United Nations Appoints New Officer To Head Pension Investments

Flags outside the United Nations

The United Nations has hired a new top investment officer to manage the investments of its $54 billion pension fund. The position — officially titled Representative of the Secretary-General for Investments — will be manned by Carol Boykin, who has worked on the investment staff of numerous public pension funds over the last two decades. From Ai-CIO:

As representative of the secretary-general for investments—a role created in March—Carol Boykin will be responsible for overall asset management strategy, policy, and oversight.

She has spent the last several years as president of Bolton Partners Investment Consulting, an independent Baltimore-based benefits practice.

Boykin served as CIO of the Maryland State Retirement and Pension System from 1999 through 2003, before leaving abruptly. She had come to the then-$25.2 billion public fund from Lucent Technologies, where she spent two years as deputy CIO.

She began her career in 1995 at the New York State Teachers’ Retirement System, where she spent three and half years as a securities investment officer.

The UN’s defined benefit fund has a highly complex governance structure and is entirely internally managed.

Carol Boykin’s biography from Bolton Partners’ website reads:

Ms.

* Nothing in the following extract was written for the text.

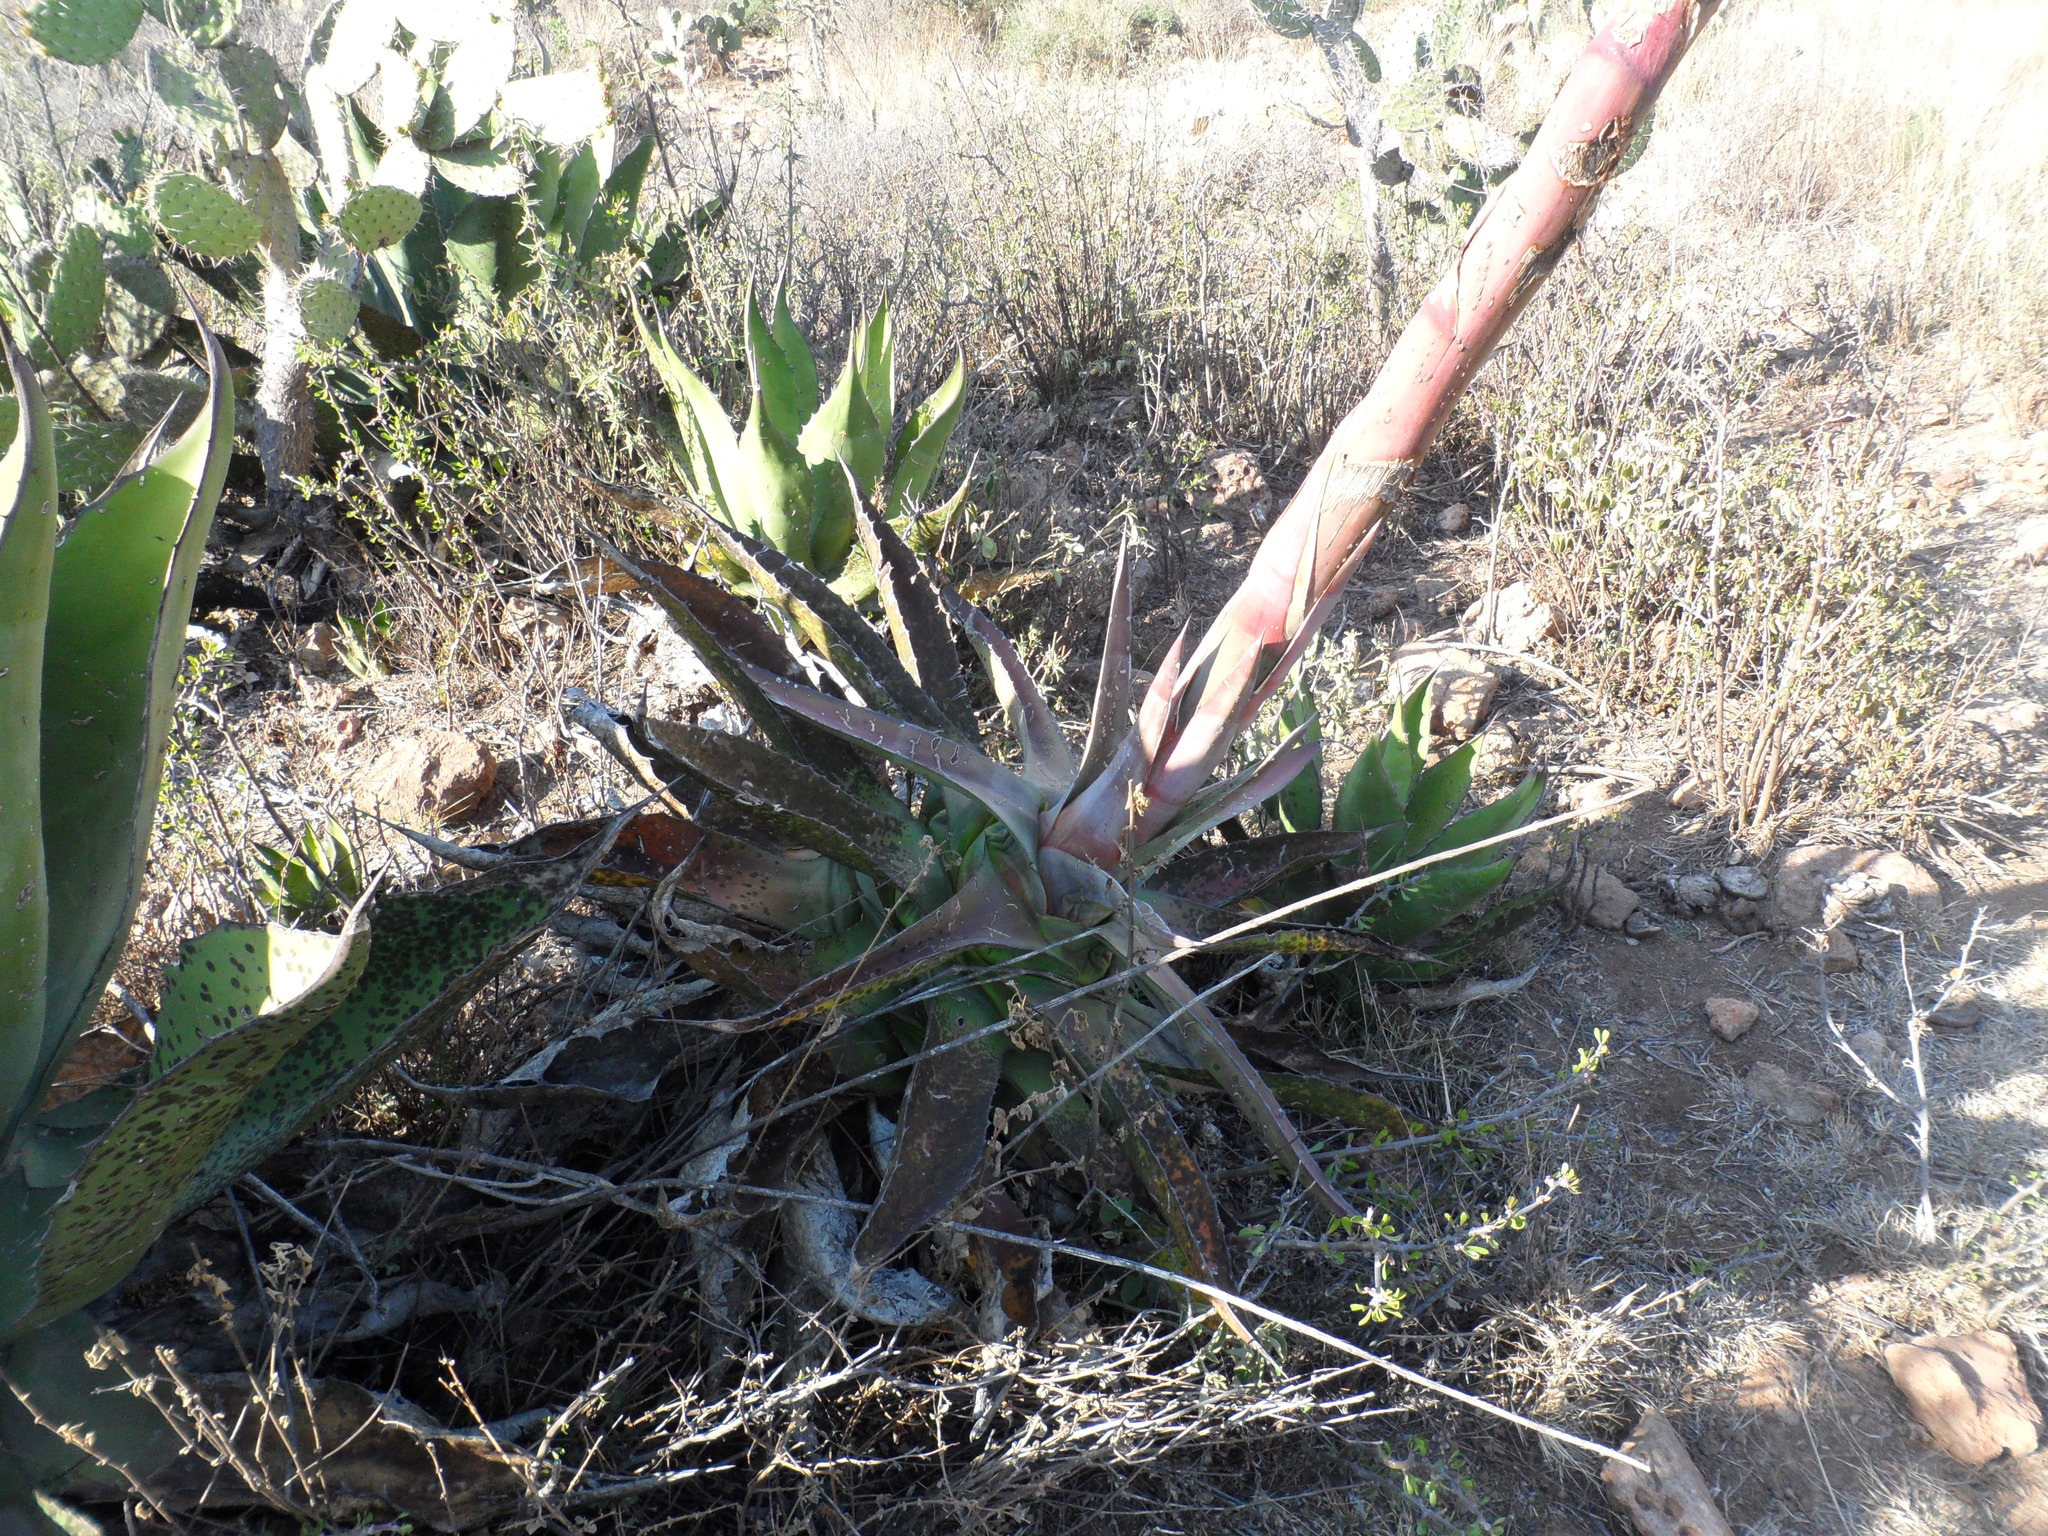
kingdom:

Boykin is a CFA charterholder, and she is a member of CFA Institute. She is a past president of the Baltimore CFA Society, and she currently serves on their Advisory Board. She holds a Master of Science in Finance from Loyola University Maryland and a Bachelor of Arts in Economics from Emory University.

According to Chief Investment Officer magazine, the United Nations was actively looking to hire a woman or minority to lead the pension fund’s investments.